Terabytes, Petabytes, Exabytes. Who can keep track? These strange terms have just begun to enter the business lexicon, but the hype surrounding them has reached a fever pitch. We have undoubtedly entered the age of big data.
Yet it’s hard for many to take it seriously. While the blogosphere buzzes and millennials preach, most serious business people are focused on their jobs. They have partners, customers and employees to keep happy and all the techy mumbo jumbo just doesn’t seem relevant.
Yet big data is important because it will transform how we manage our enterprises. For most of the 20th century, business leaders relied on “scientific” studies and “statistical significance” to determine what information they could trust. Now, technology is making those assumptions obsolete and the practice of management will never be the same.
A Big Discovery of a Small Planet
In 1801, the astronomer Giuseppe Piazzi noticed a small body in the night sky. At first, he thought it was a comet, but it soon became clear that it was, in actuality, the dwarf planet now known as Ceres. He tracked it for 40 days before it disappeared behind the sun and astronomers were unsure how to find it again.
It was then that a young man named Carl Friedrich Gauss applied his method of least squares and was able to predict the orbit of Ceres. Shortly after, as if by magic, it appeared exactly where Gauss said it would be. He went on to become the most influential mathematician of his time.
In business, we often run into very similar problems. We need to make decisions based on incomplete information in a rapidly changing context. So not surprisingly, Gauss’s work has formed the basis of many of the statistical techniques that modern day management employs, such as regression analysis, to make sense of a messy world.
Rules For Control
For nearly a century, Gauss’s ideas were mainly a subject for academics, but in the 1920’s Ronald A. Fisher burst onto the scene. He set out rules for the design of experiments, confidence intervals and statistical significance, among other things. Underlying his methods was an emphasis on controls. Put good data in and you would get good answers out.
Before long Fisher’s methods were adopted by business, culminating in the Six Sigma movement that purported to achieve stable and predictable results. Much like Fisher’s earlier efforts, it was thought that by controlling every aspect of the process, uncertainty could be tamed and management could be transformed from an art into a science.
Yet all was not well. Many, Nassim Taleb in particular, argued that control was a dangerous illusion. Anything that met a basic standard of statistical significance (usually 95% confidence) was treated as fact. False certainty led managers to discard inconvenient information as “outliers,” often with disastrous results.
An Alternative Approach
Hovering in the background all this time was an alternative approach called Bayesian inference, which allowed you to simply make a guess and then revise your judgement as new information came in. It was, in many ways, the polar opposite of Fisher’s approach. No specific controls, no rules about significance, just an updating of probabilities.

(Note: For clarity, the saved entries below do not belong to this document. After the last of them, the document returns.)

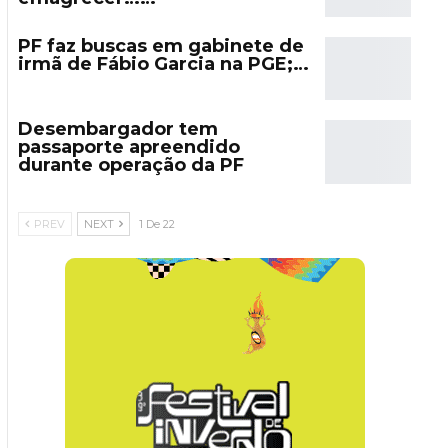
PF faz buscas em gabinete de
irmã de Fábio Garcia na PGE;…
Desembargador tem
passaporte apreendido
durante operação da PF
PREV
NEXT
1 De 22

Although Bayesian methods were successful in some important cases where controlled studies weren’t an option, such as hunting German subs during World War II, they weren’t widely deployed. Part of the reason was that Fisher and his followers fought hard against them, but mostly it was because they were impractical. It was hard to gather enough data to make them work.
That’s what big data is starting to change. The combination of accelerating returns in storage and processing power, along with a sea of data from the Web of Things and increasingly efficient algorithms, are making Bayesian methods not only practical, but faster, cheaper and more accurate than the traditional approach.
A Fundamental Shift
Like any new technology, there is a lot of confusion surrounding big data. There are endless debates about what is and isn’t big data, armies of consultants who are eager to muddy the waters in return for a hefty retainer fee and the usual amount of hype and alphabet soup of acronyms and buzzwords.
But what you really need to know about big data is this: It represents a fundamental shift in how we do things. In effect, big data opens the door to a Bayesian approach to strategy where we no longer try to be “right” based on controlled research and small samples, but rather become less wrong over time as real world information floods in.
The truth is even the old mantra of “failing fast and cheap” is becoming too slow and expensive. That’s why there is a growing divide between businesses who use data effectively and those who don’t. Big data means much more than a change in technology, it represents a structural transformation is how we will manage our enterprises.